Alexandre Adler, Grasset, 2009Genre : j’ai tout compris, j’t’explique
Il n’y a pas que les films dans la vie, il y aussi les livres. Et puisque ce blog a commencé sur un mauvais film, il va aussi attaquer par un mauvais livre.
Alexandre Adler est journaliste mais aussi agrégé d’histoire (Normale Sup’ s’il vous plait), ancien enseignant universitaire. Manifestement, c’est une partie de sa formation qu’il a oublié.
Le monde est un enfant qui joue s’attache à décrypter les relations du monde avec le Moyen-Orient, les imbrications des politiques étatiques et les différentes influences religieuses, l’importance du pétrole, la course aux armements et le terrorisme.

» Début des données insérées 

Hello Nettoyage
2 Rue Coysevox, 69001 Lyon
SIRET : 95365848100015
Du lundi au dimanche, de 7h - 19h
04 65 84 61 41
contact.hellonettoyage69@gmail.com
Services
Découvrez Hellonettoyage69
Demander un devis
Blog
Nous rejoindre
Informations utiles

Il se livre alors un vaste de jeu de construction pour établir les influences et relations entre tous ses acteurs, très nombreux, sans faire preuve de beaucoup de clarté ; il y a intérêt à se documenter pas mal sur les différents sujets évoqués pour comprendre. Surtout que le style d’écriture n’aide pas : les phrases sont souvent longues et les virgules se multiplient au point d’avoir à repasser sur plusieurs phrases pour comprendre ce que l’auteur veut dire.

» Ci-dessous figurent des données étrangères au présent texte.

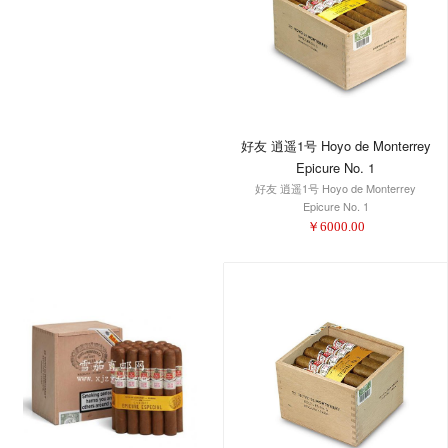
好友 逍遥1号 Hoyo de Monterrey
Epicure No. 1
好友 逍遥1号 Hoyo de Monterrey
Epicure No. 1
￥
6000.00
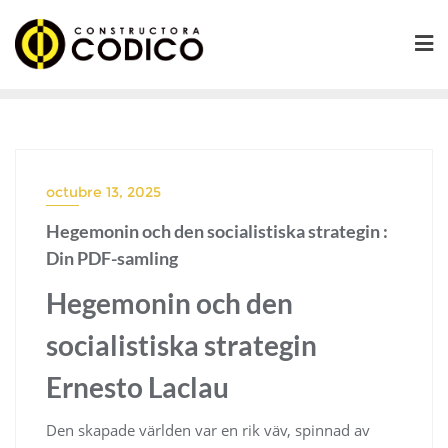
Saltar
al
contenido
octubre 13, 2025
Hegemonin och den socialistiska strategin :
Din PDF-samling
Hegemonin och den
socialistiska strategin
Ernesto Laclau
Den skapade världen var en rik väv, spinnad av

Le plus problématique dans ce livre est cependant l’absence totale de sources et de références. Alexandre Adler avance deux éléments et une analyse par page sans jamais renvoyer à quoi que ce soit, comme si tout sortait de son chapeau. Ou plutôt du chapeau des autres puisqu’il remercie une bonne vingtaine de personnes au début de l’ouvrage.
C’est d’autant plus problématique pour certains éléments très discutables, par exemple quand il écrit que l’attentat d’Oklahoma City en 1995 vient d’une manipulation de l’extrême-droite US par des agents irakiens
Sauf que cette histoire n’apparaît dans aucun document relatif à l’enquête et au procès des deux auteurs. Cela provient d’un livre, The Third Terrorist, rédigé par une journaliste locale du nom de Jayna Davis (jaynadavis.com) et qui fut repris, surtout à partir de l’automne 2001, dans les média conservateurs sans que ces derniers apportent des compléments de preuve (par exemple Fox News, le Wall Street Journal ou le Washington Times, le site de Jayna Davis recensant ces citations). Pas fameux donc, comme référence.
Même Wikipedia, avec toutes les réserves à avoir sur cette encyclopédie contributive, fait mieux avec ses articles sur l’attentat d’Oklahoma ou Timothy McVeigh.
Quand on prétend analyser, expliquer et donner des clés pour comprendre, balancer tout et n’importe quoi sans source ni référence est inacceptable.